◆ **WHAT YOU HAVE TO DO**
Repeat the listing exactly. Pictures stay out of your copy.

◆ **SUPPLIED RECORDS**

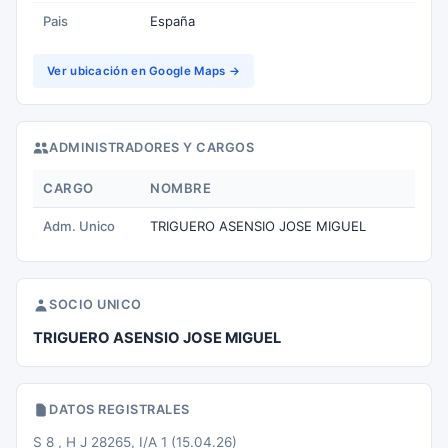
Pais
España
Ver ubicación en Google Maps →
ADMINISTRADORES Y CARGOS
CARGO
NOMBRE
Adm. Unico
TRIGUERO ASENSIO JOSE MIGUEL
SOCIO UNICO
TRIGUERO ASENSIO JOSE MIGUEL
DATOS REGISTRALES
S 8 , H J 28265, I/A 1 (15.04.26)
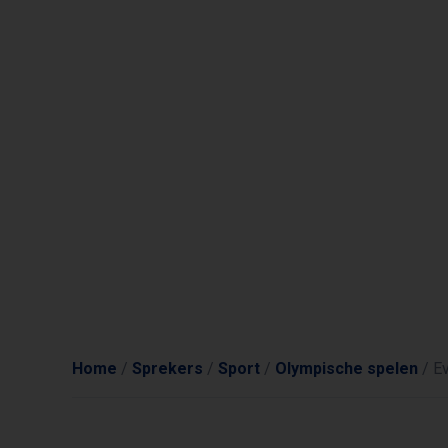
Home
/
Sprekers
/
Sport
/
Olympische spelen
/
Ev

◆ **OUTPUT**
Pais
España
Ver ubicación en Google Maps →
ADMINISTRADORES Y CARGOS
CARGO
NOMBRE
Adm. Unico
TRIGUERO ASENSIO JOSE MIGUEL
SOCIO UNICO
TRIGUERO ASENSIO JOSE MIGUEL
DATOS REGISTRALES
S 8 , H J 28265, I/A 1 (15.04.26)
Home
/
Sprekers
/
Sport
/
Olympische spelen
/
Ev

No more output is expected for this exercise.